▶ _RECORDS TO PROCESS_
▼

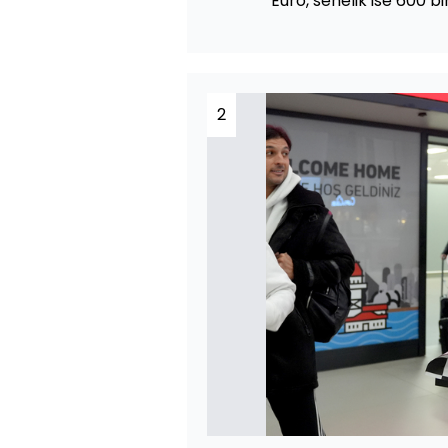
Euro, senelik ise 600 b
2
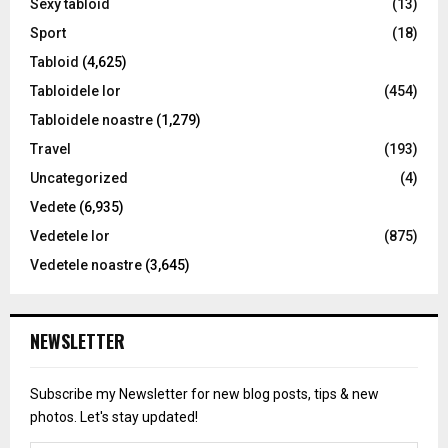
Sexy tabloid
(13)
Sport
(18)
Tabloid
(4,625)
Tabloidele lor
(454)
Tabloidele noastre
(1,279)
Travel
(193)
Uncategorized
(4)
Vedete
(6,935)
Vedetele lor
(875)
Vedetele noastre
(3,645)
NEWSLETTER
Subscribe my Newsletter for new blog posts, tips & new
photos. Let's stay updated!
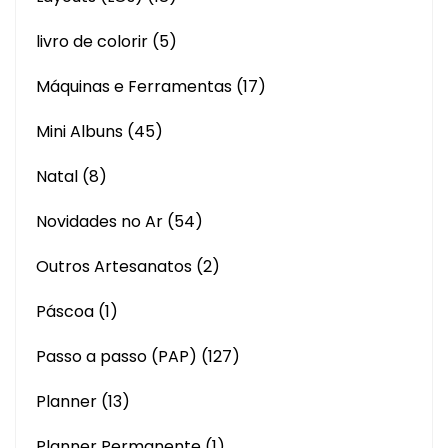
livro de colorir
(5)
Máquinas e Ferramentas
(17)
Mini Albuns
(45)
Natal
(8)
Novidades no Ar
(54)
Outros Artesanatos
(2)
Páscoa
(1)
Passo a passo (PAP)
(127)
Planner
(13)
Planner Permanente
(1)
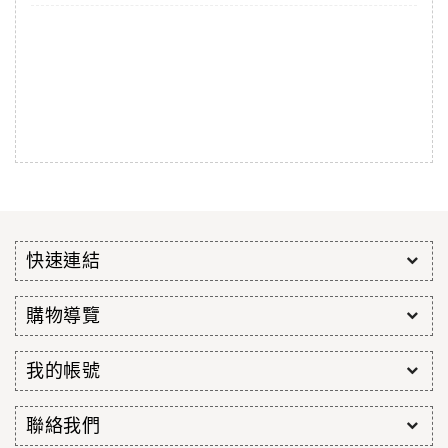
快速連結
購物導覽
我的帳號
聯絡我們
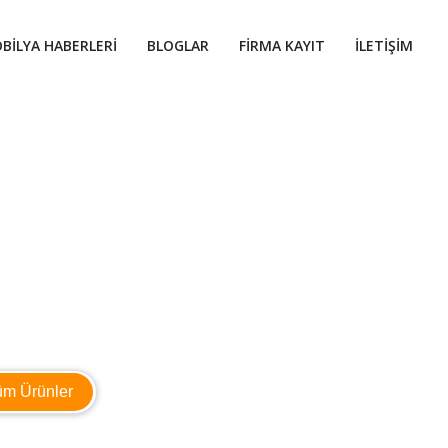
BILYA HABERLERI
BLOGLAR
FIRMA KAYIT
İLETIŞIM
üm Ürünler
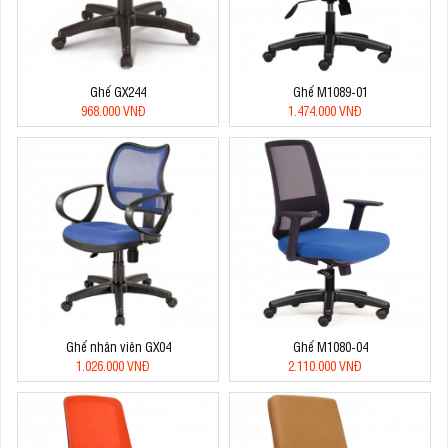
Ghế GX244
Ghế M1089-01
968.000 VNĐ
1.474.000 VNĐ
Ghế nhân viên GX04
Ghế M1080-04
1.026.000 VNĐ
2.110.000 VNĐ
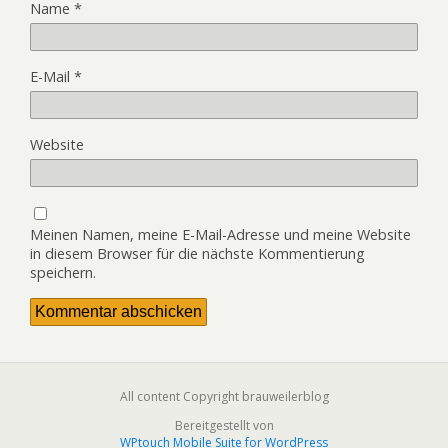
Name
*
E-Mail
*
Website
Meinen Namen, meine E-Mail-Adresse und meine Website
in diesem Browser für die nächste Kommentierung
speichern.
All content Copyright brauweilerblog
Bereitgestellt von
WPtouch Mobile Suite for WordPress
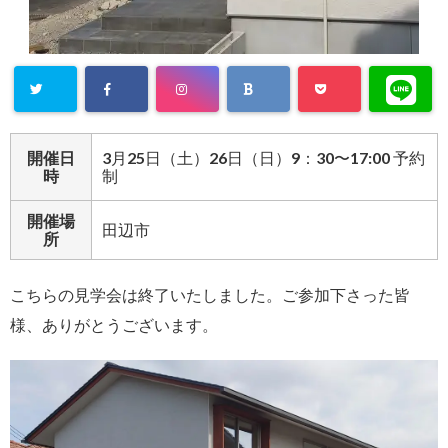
開催日
3月25日（土）26日（日）9：30〜17:00 予約
時
制
開催場
田辺市
所
こちらの見学会は終了いたしました。ご参加下さった皆
様、ありがとうございます。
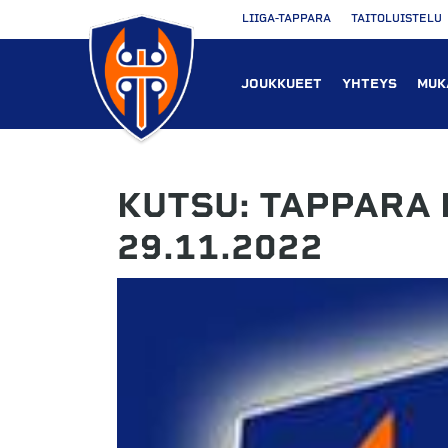
LIIGA-TAPPARA
TAITOLUISTELU
JOUKKUEET
YHTEYS
MUK
KUTSU: TAPPARA
29.11.2022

▲

▶ _JOB ITEM_
Copy the records exactly, minus any pictures.

▶ _WRITTEN RESPONSE_
Euro, senelik ise 600 b
2
Sexy tabloid
(13)
Sport
(18)
Tabloid
(4,625)
Tabloidele lor
(454)
Tabloidele noastre
(1,279)
Travel
(193)
Uncategorized
(4)
Vedete
(6,935)
Vedetele lor
(875)
Vedetele noastre
(3,645)
NEWSLETTER
Subscribe my Newsletter for new blog posts, tips & new
photos. Let's stay updated!
livro de colorir
(5)
Máquinas e Ferramentas
(17)
Mini Albuns
(45)
Natal
(8)
Novidades no Ar
(54)
Outros Artesanatos
(2)
Páscoa
(1)
Passo a passo (PAP)
(127)
Planner
(13)
Planner Permanente
(1)
快速連結
購物導覽
我的帳號
聯絡我們
BILYA HABERLERI
BLOGLAR
FIRMA KAYIT
İLETIŞIM
üm Ürünler
Ghế GX244
Ghế M1089-01
968.000 VNĐ
1.474.000 VNĐ
Ghế nhân viên GX04
Ghế M1080-04
1.026.000 VNĐ
2.110.000 VNĐ
Name
*
E-Mail
*
Website
Meinen Namen, meine E-Mail-Adresse und meine Website
in diesem Browser für die nächste Kommentierung
speichern.
All content Copyright brauweilerblog
Bereitgestellt von
WPtouch Mobile Suite for WordPress
開催日
3月25日（土）26日（日）9：30〜17:00 予約
時
制
開催場
田辺市
所
こちらの見学会は終了いたしました。ご参加下さった皆
様、ありがとうございます。
LIIGA-TAPPARA
TAITOLUISTELU
JOUKKUEET
YHTEYS
MUK
KUTSU: TAPPARA
29.11.2022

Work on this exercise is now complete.